Today's News and Commentary

About health insurance

A look at people who have persistently high spending on health care: This study from Kaiser draws on three year’s experience with its membership. There are many good lessons from this research, but, in summary, the conclusion was: “Those with persistently high spending, while few in number, are some of the most expensive users of care – the 1.3% of enrollees with high spending in each of three consecutive years (2015-2017) had an average spending in 2017 of almost $88,000, accounting for 19.5% of overall spending that year. The predictability and extent of their spending suggest that any efforts to reduce the total costs of care and improve health system quality must focus heavily on this group of people.” High cost patients had significantly increased expenses for inpatient, outpatient and pharmaceuticals, so case management looking at the entire episodes of care need to be implemented. HIV infection, cystic fibrosis and multiple sclerosis were, by far, the three costliest conditions.

Senate will not vote on bipartisan health costs bill before leaving for August: The headline says it all.

About the public’s health

Births in the United States, 2018:This annual report from the CDC reveals that birth rates fell to an all-time low in the US. The rates declined for non-Hispanic white, non-Hispanic black, and Hispanic women. The teen birth rate also declined ( by 7%) from 2017 to 2018.

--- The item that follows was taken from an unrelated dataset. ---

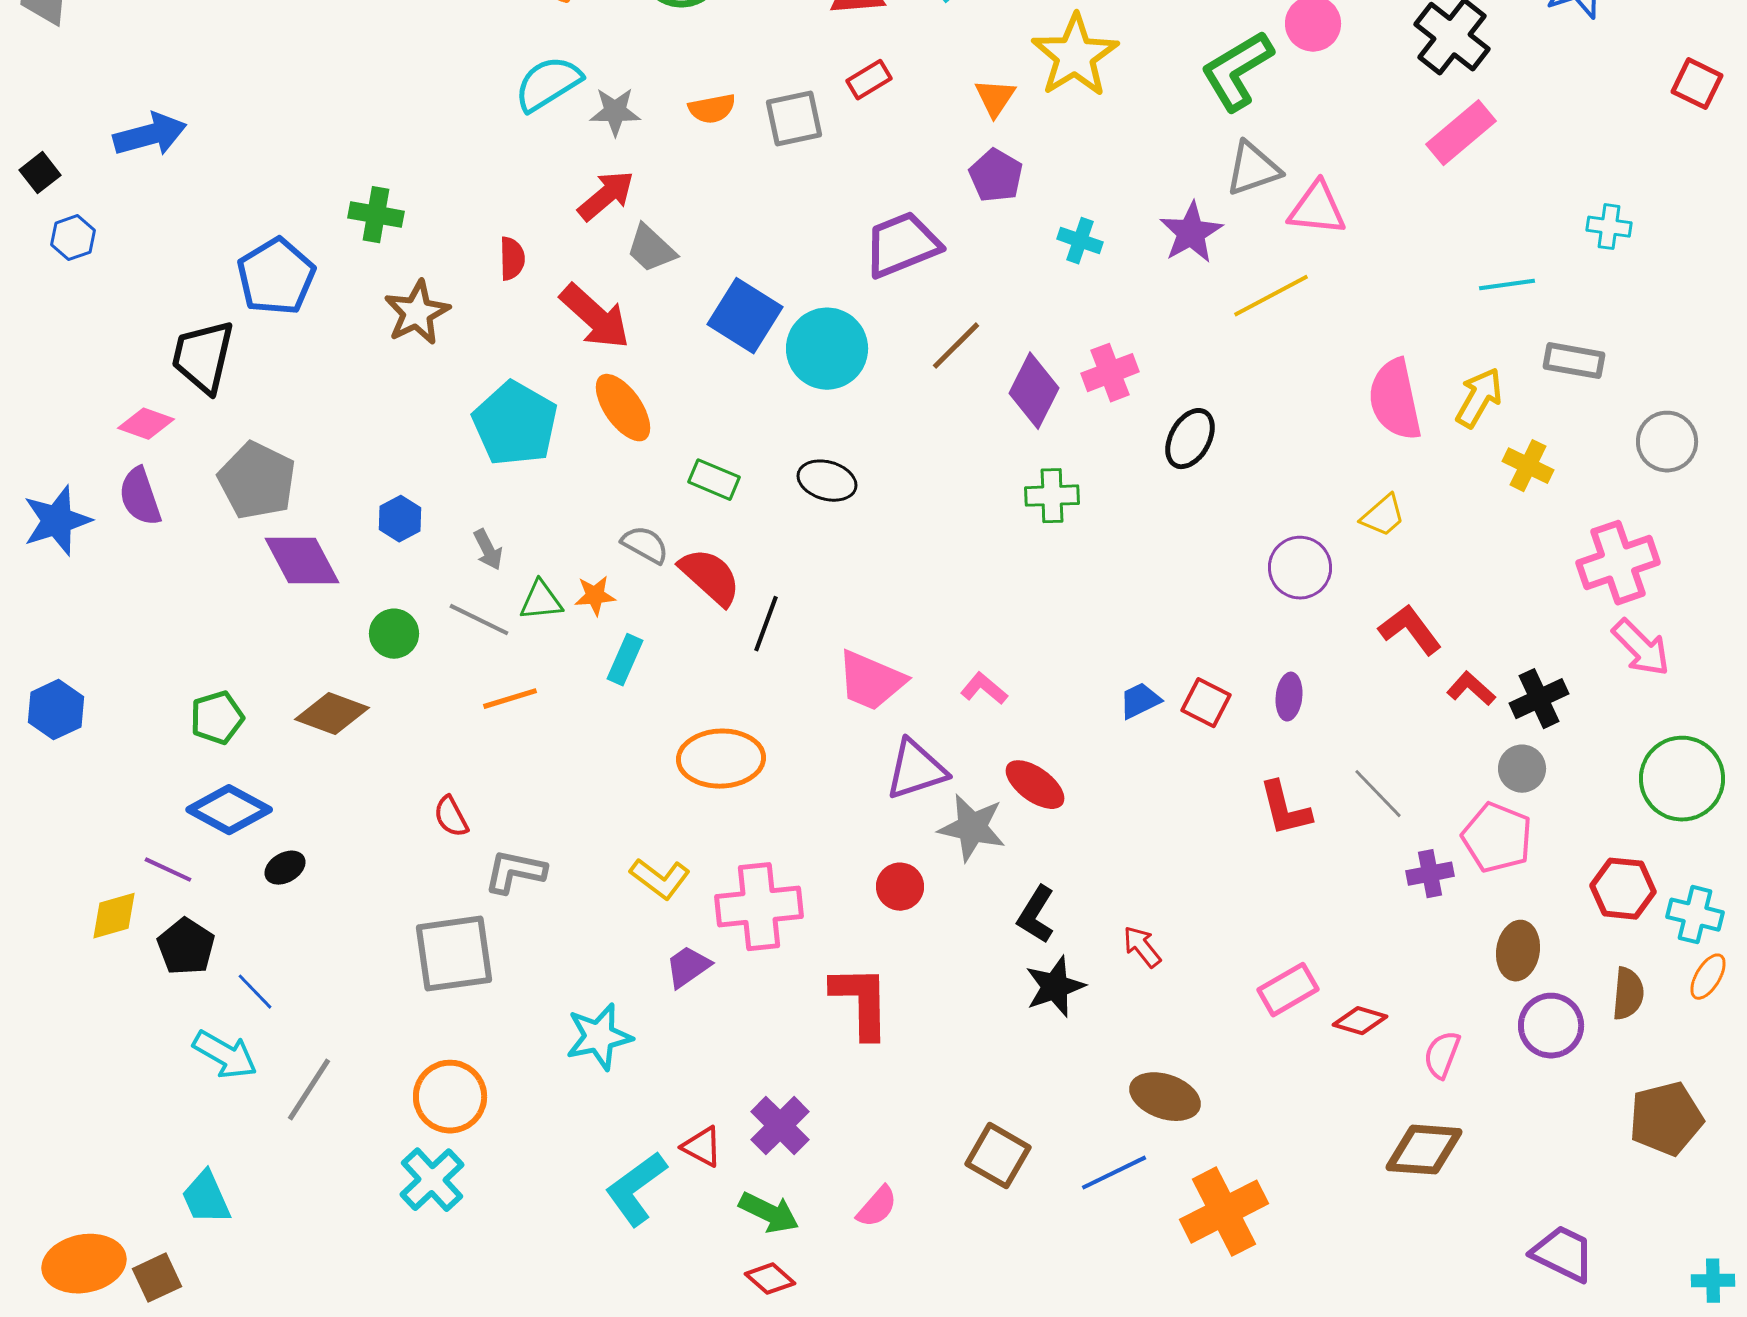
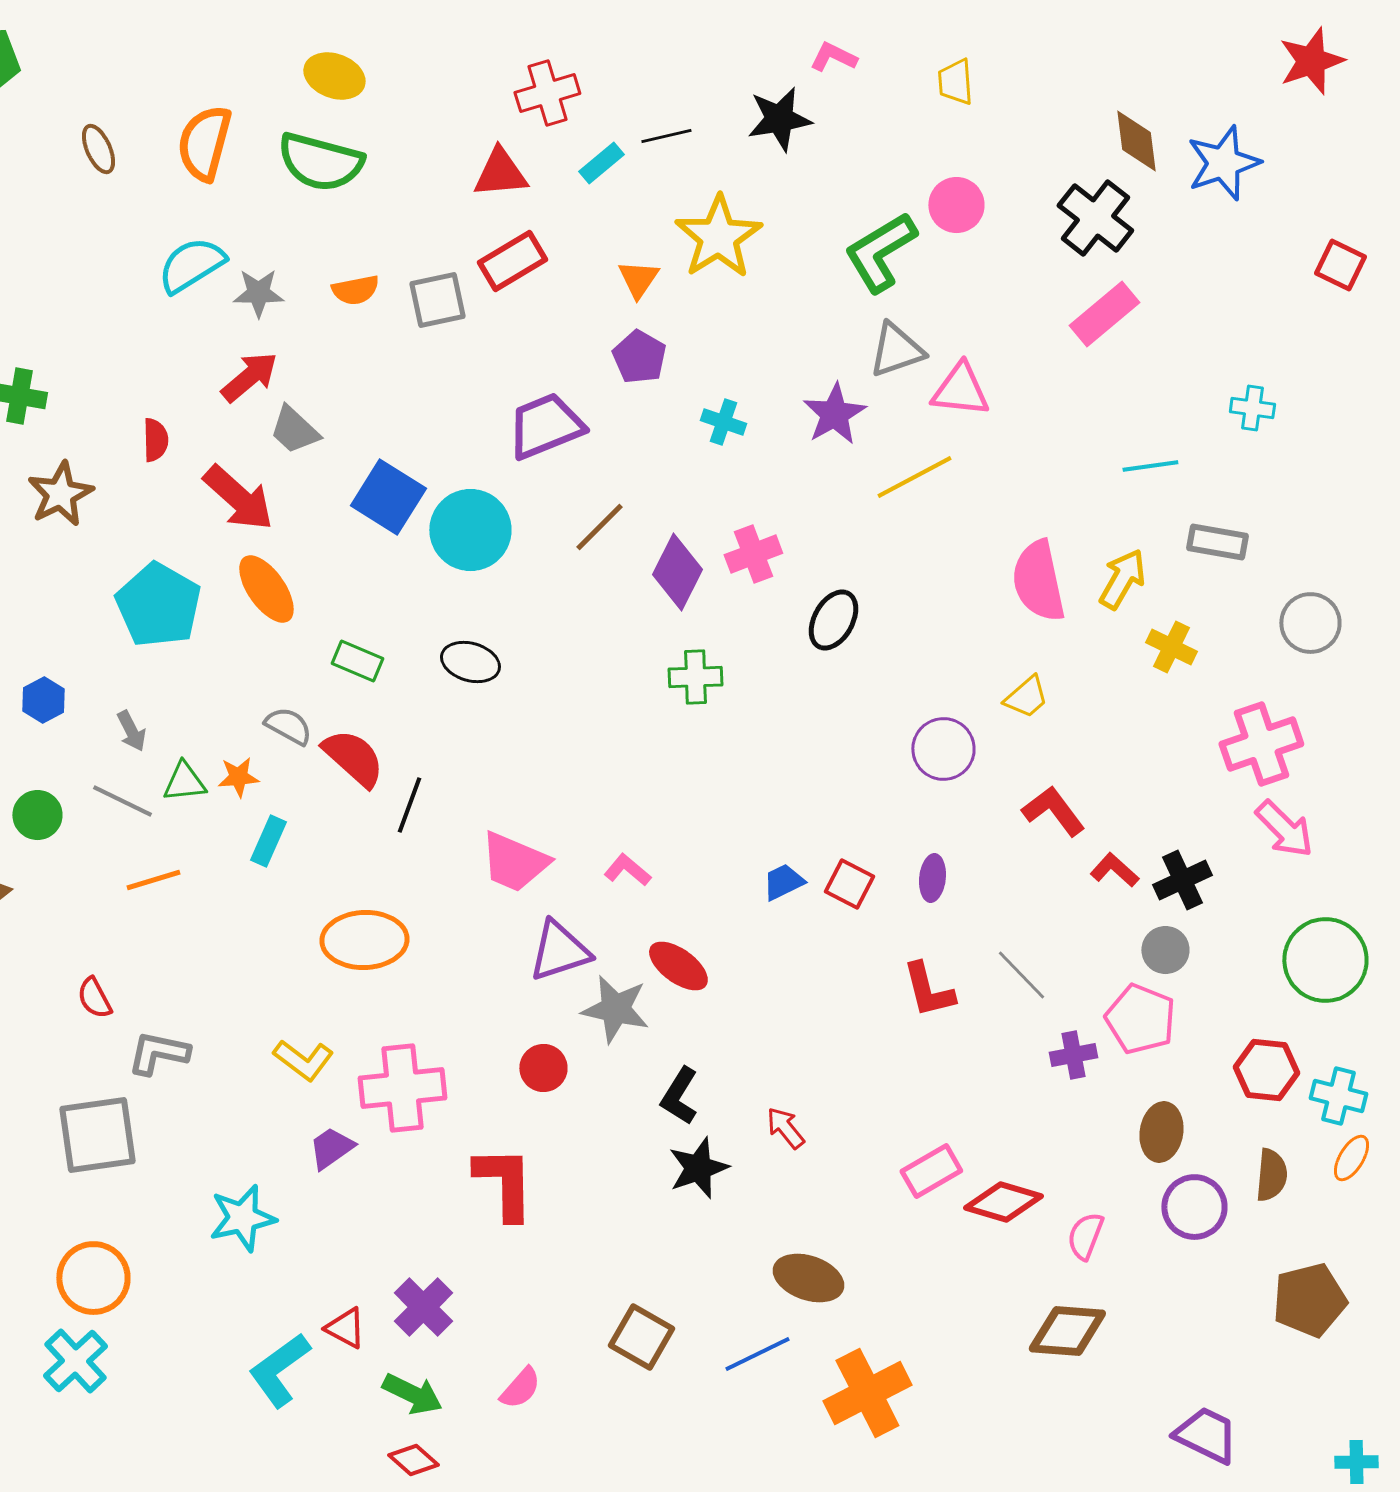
red rectangle: (869, 80) -> (512, 261), size x1.5
red diamond: (1360, 1021) -> (1003, 1202), size x1.4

New Texas anti-abortion group vies for family planning funds: In a new twist on federal withholding of Title X funds: “A new faith-based, anti-abortion health group in Texas is suing HHS for the right to receive federal family planning funds — another sign such groups are moving aggressively to win some of the backing that long went to organizations like Planned Parenthood.”

About healthcare IT

Fitbits and other wearables may not accurately track heart rates in people of color: “In short: Skin with more melanin blocks green light [used by the sensors in the wearables], making it harder to get an accurate reading. The darker your skin is, the harder it gets.”